意識到自己所想的問題比預想的還要值得關注的二王子,終於沉不住氣了。二王子一臉嚴肅地望向許副將,開口說道:“你說這個目前只在那一座營地中出現的怪病,會不會因為他本身所帶有的特性傳到別的營地之中啊?”
這怪病不是具有非常強的傳染性嗎,既然這個怪病已經開始在那座營地之中出現,會不會再傳到別的營地了啊?二王子暗暗在心中想到,在唐佑看來,若真是如此的話,他們如今所居住的這座營地可能也不安全了!
“恩?什麽?”大王子唐佐不由得身體一怔,倒吸了一口冷氣後,圓睜著雙目,眼神灼灼地望向許副將,“許副將,真的會這樣嗎?”
這個問題是大王子此前一直沒有想到的,所以聽到後大王子不禁有些詫異。但是仔細一想,對於這位問題大王子的內心之中卻還有些懷疑,就算這個病能夠一傳十十傳百,但是沒有接觸的話,真的會被傳染嗎?
“這……恐怕會吧!”許副將擰著眉,面色沉重的點了點頭。
這正是,在感覺到這個怪病可能具有傳染性,極有可能是疫病之後,一直盤旋在許副將腦海中的一個問題!
直到從谷陽縣令的口中確定這個病真的具有極強的傳染性後,這個問題徹底成為許副將最為擔心的問題。因為他此次前來的最重要的一個任務可就是要保證兩位殿下的安全。可這種具有極強的傳染性的怪病卻極有可能傳染到兩位殿下的身上。若真的是這樣的話,他又怎麽對得起王爺對他的囑托,就算百思也難辭其疚啊!

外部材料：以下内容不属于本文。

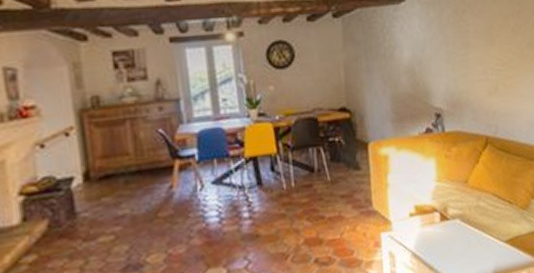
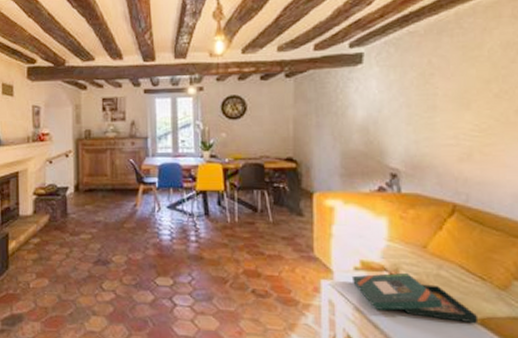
board game: none [408,209,509,252] -> present [351,272,479,324]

剛剛,在聽到二王子的提問的時候,許副將本來還有些遲疑,因為他擔心兩位殿下知道這種事情後會變的不安,造成心裡的壓力。但是仔細思考了一下之後,許副將改變了自己的想法。
因為許副將知道, 憑借兩位殿下的聰慧就算自己不說的話,兩位王子也能夠猜到答案。所以隱瞞也就沒有什麽必要了。再有在許副將看來,事情既然已經發生了,“不可挽回”了,何不趁此機會錘煉一下兩位殿下的心性呢。正是這樣的兩個原因,促使許副將改變了主意,決定不對兩位殿下隱瞞。
“好吧,我知道了!”二王子深呼了一口氣,沉著臉一臉低沉地點了點頭!雖然這個答案和自己所想象的一樣,但是二王子的心卻還是突然一沉,因為怪病的事情不僅僅隻關系著那一座營地的人的安危,同時也關系著所有人的安危。這其中自然也包括他們三人的安危。
“什麽?”大王子不由得圓睜著雙目,一臉愕然地望向許副將和自己的弟弟,開口說道:“若真是如此的話,那豈不是說這裡的所有人,乃至我們都有患上這種怪病的危險?!”
既然可以從一個營地傳到另外一個營地,那也就意味著沒有人可以幸免於難,大王子緊皺著眉頭,心中想到。大王子雖然在某些方面的反應有些緩慢,但是這麽簡單的一個相互的聯系,大王子還是想的明白的。而這令大王子的心情突然變得異常的沉重。